Segment Start: Record set

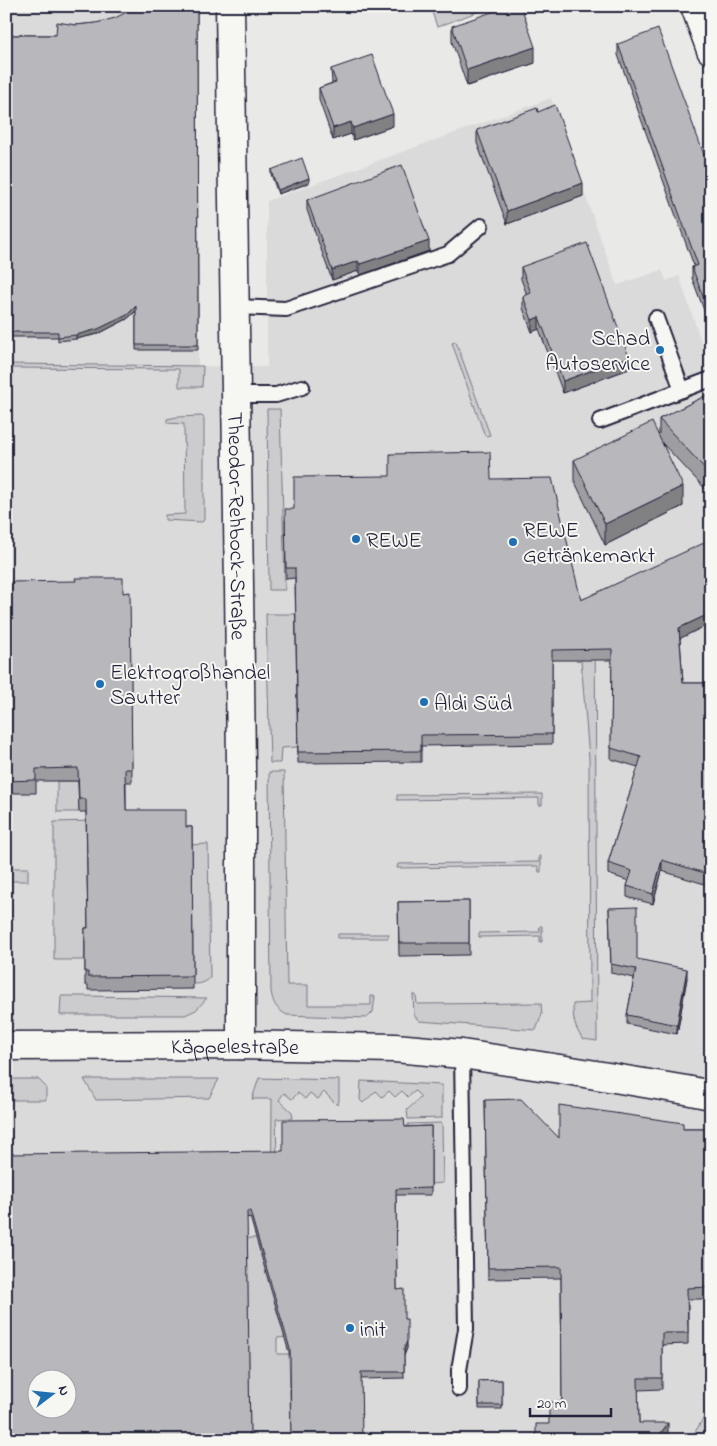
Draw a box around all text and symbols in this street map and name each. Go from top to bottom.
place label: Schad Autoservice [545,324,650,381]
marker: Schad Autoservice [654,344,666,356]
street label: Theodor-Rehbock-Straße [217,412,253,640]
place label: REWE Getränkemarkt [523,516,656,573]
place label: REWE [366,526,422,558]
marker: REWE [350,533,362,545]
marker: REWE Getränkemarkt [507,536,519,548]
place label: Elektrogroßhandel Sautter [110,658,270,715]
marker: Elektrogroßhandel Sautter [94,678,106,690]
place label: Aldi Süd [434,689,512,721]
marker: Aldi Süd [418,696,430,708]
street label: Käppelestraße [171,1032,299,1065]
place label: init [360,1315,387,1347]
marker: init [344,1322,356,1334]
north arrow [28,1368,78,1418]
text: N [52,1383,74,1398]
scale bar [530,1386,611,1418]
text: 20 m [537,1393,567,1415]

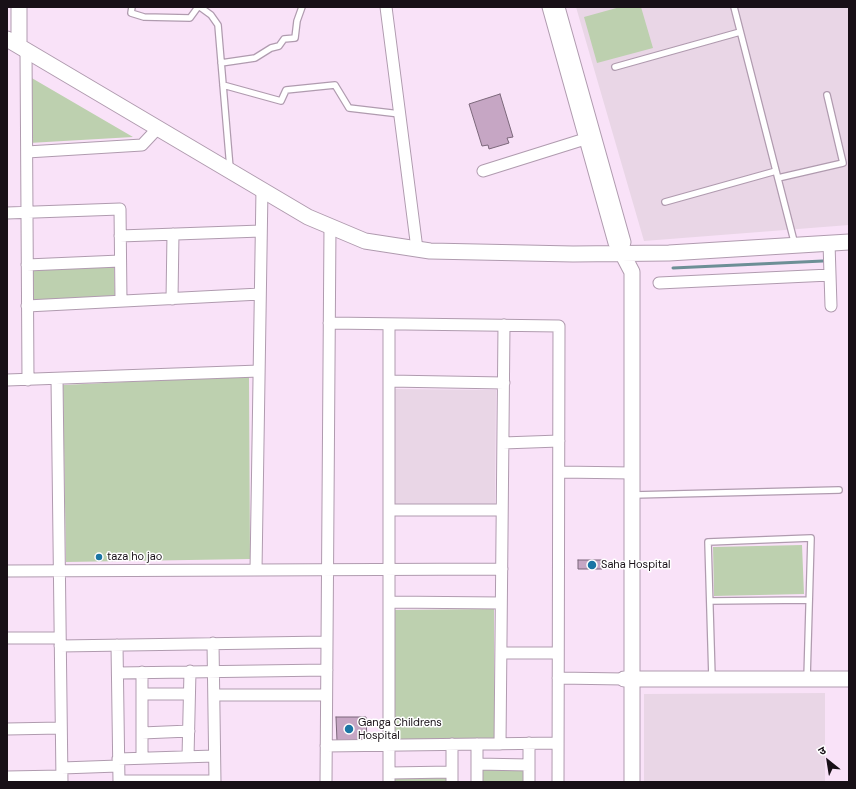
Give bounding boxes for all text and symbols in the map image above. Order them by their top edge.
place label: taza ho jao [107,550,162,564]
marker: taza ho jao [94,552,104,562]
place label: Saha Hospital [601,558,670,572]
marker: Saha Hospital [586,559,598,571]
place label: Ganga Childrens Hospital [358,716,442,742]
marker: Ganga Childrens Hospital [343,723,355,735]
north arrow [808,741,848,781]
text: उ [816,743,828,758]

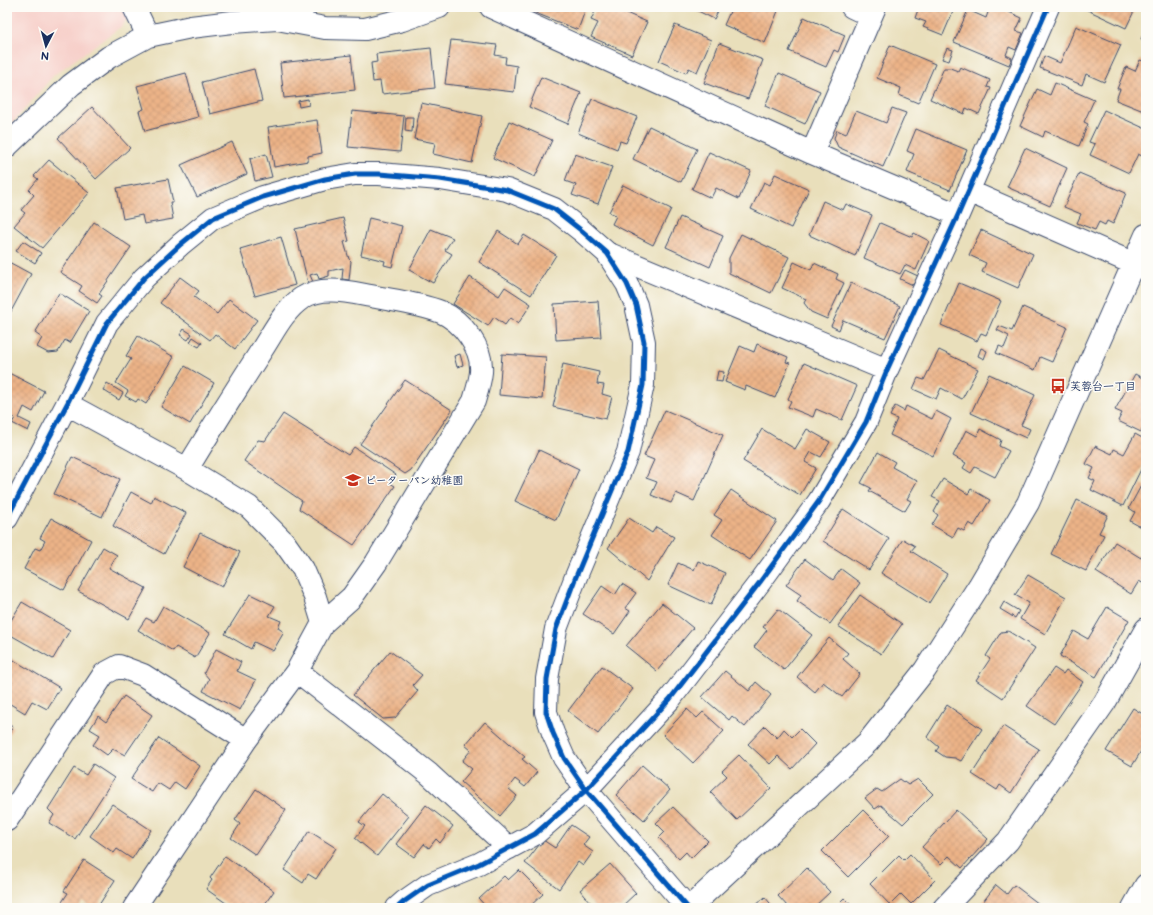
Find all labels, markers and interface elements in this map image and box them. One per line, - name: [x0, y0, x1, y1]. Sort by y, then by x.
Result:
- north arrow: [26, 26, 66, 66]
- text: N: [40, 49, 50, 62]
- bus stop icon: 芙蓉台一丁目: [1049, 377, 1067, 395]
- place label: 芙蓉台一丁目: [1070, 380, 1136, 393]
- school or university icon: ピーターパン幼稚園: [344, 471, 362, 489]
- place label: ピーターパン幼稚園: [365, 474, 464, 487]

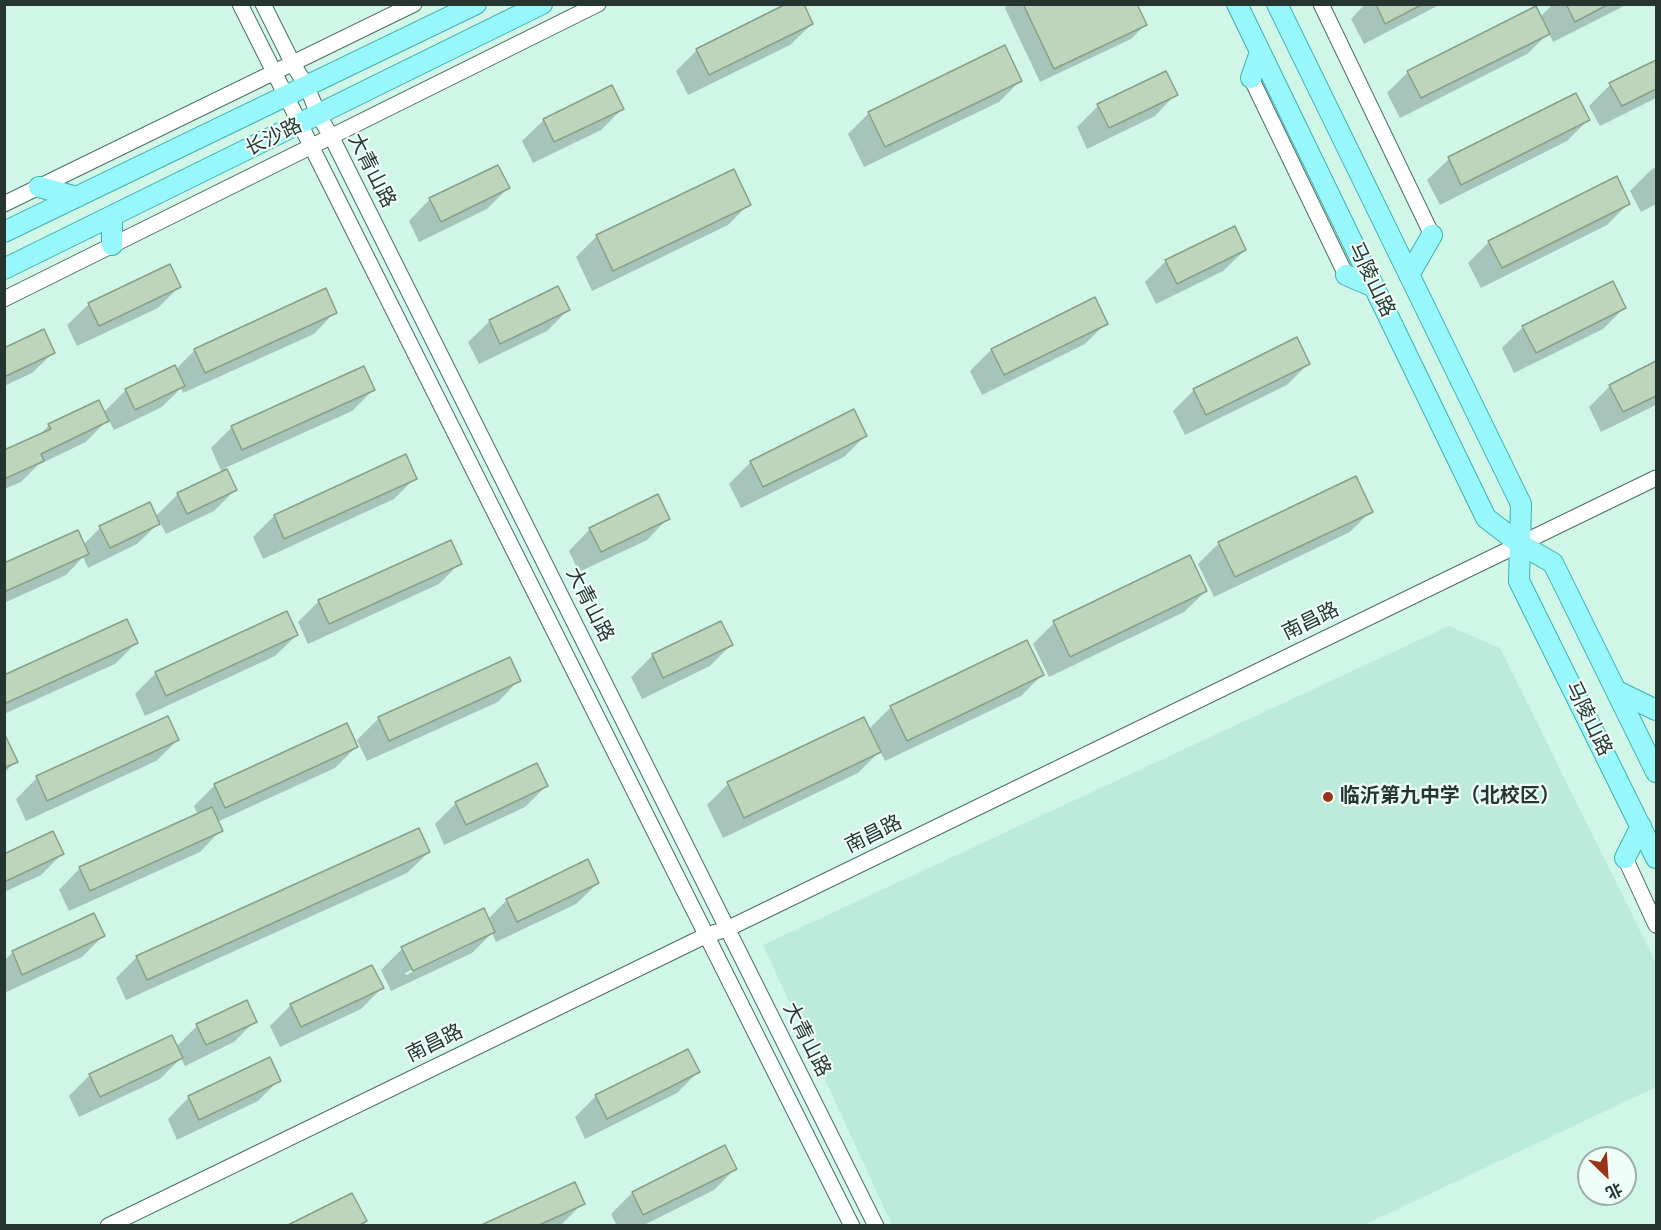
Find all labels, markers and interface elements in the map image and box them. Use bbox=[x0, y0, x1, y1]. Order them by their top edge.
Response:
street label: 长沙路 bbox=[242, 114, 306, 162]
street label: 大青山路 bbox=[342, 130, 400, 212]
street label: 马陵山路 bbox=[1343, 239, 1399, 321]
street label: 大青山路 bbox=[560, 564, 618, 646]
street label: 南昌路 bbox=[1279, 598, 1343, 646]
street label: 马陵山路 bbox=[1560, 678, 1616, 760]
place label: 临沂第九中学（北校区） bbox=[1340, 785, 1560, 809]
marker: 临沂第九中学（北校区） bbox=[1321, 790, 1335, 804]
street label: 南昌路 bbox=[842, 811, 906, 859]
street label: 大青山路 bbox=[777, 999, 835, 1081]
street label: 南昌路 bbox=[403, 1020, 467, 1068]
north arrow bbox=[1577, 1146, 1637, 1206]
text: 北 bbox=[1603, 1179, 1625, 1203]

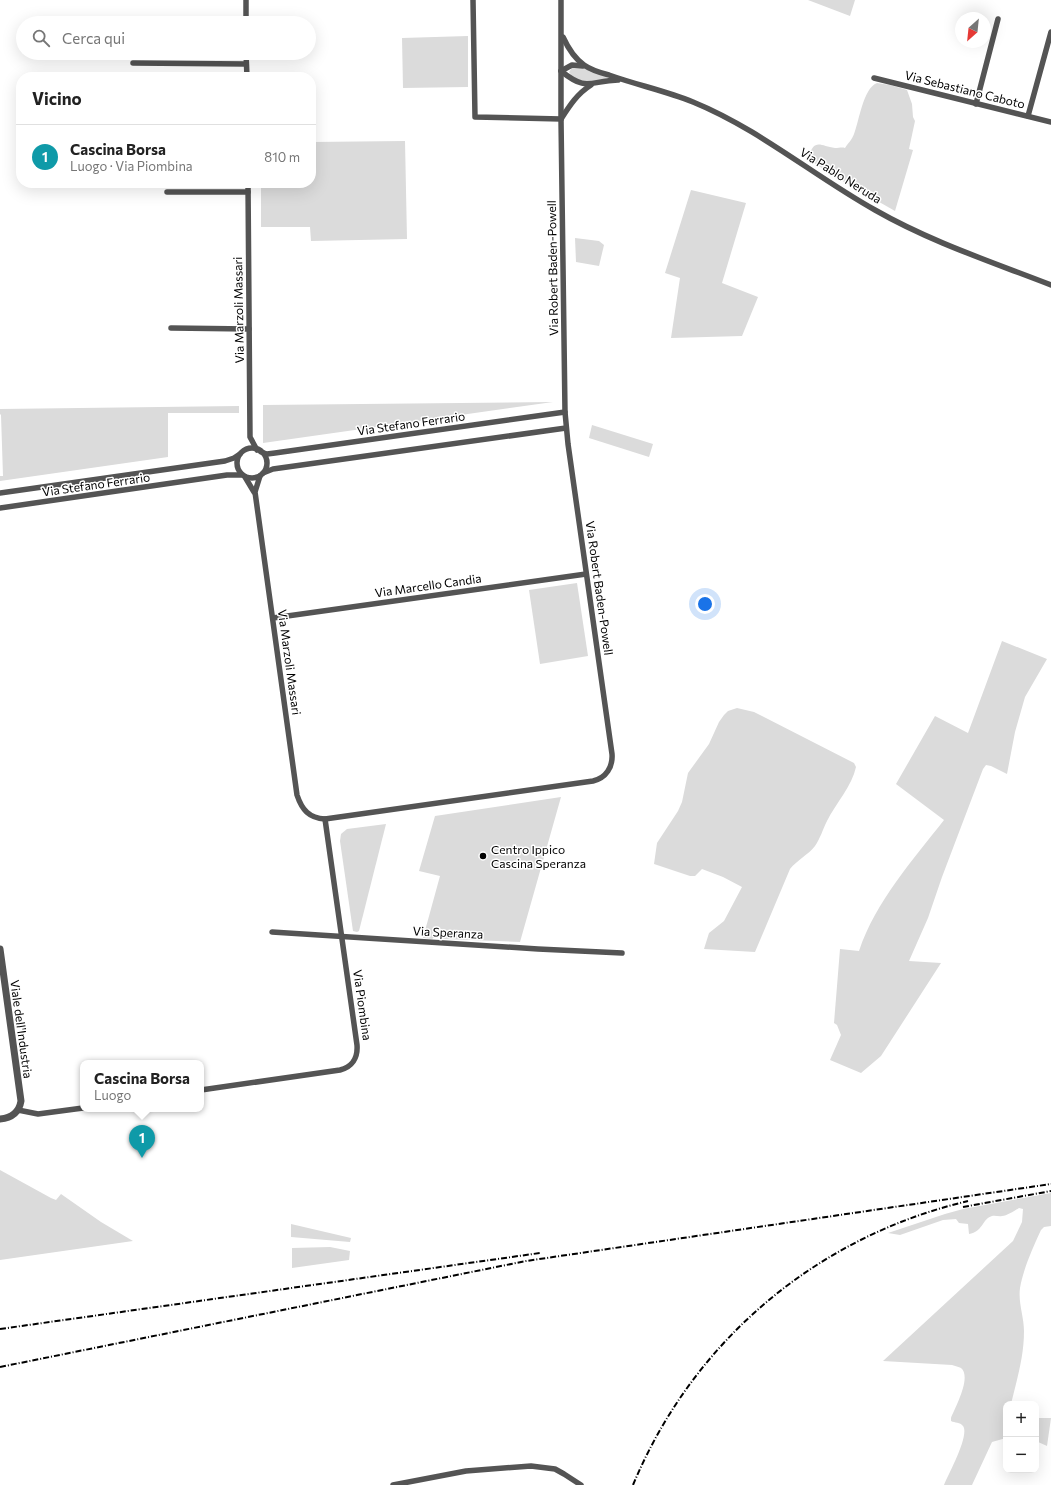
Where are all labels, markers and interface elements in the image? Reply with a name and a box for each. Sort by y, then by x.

Segment End: Record set

◆ **Task**: Reply with nothing but the number of lines in the data above that contain "labels".

◆ **Worked solution**: 3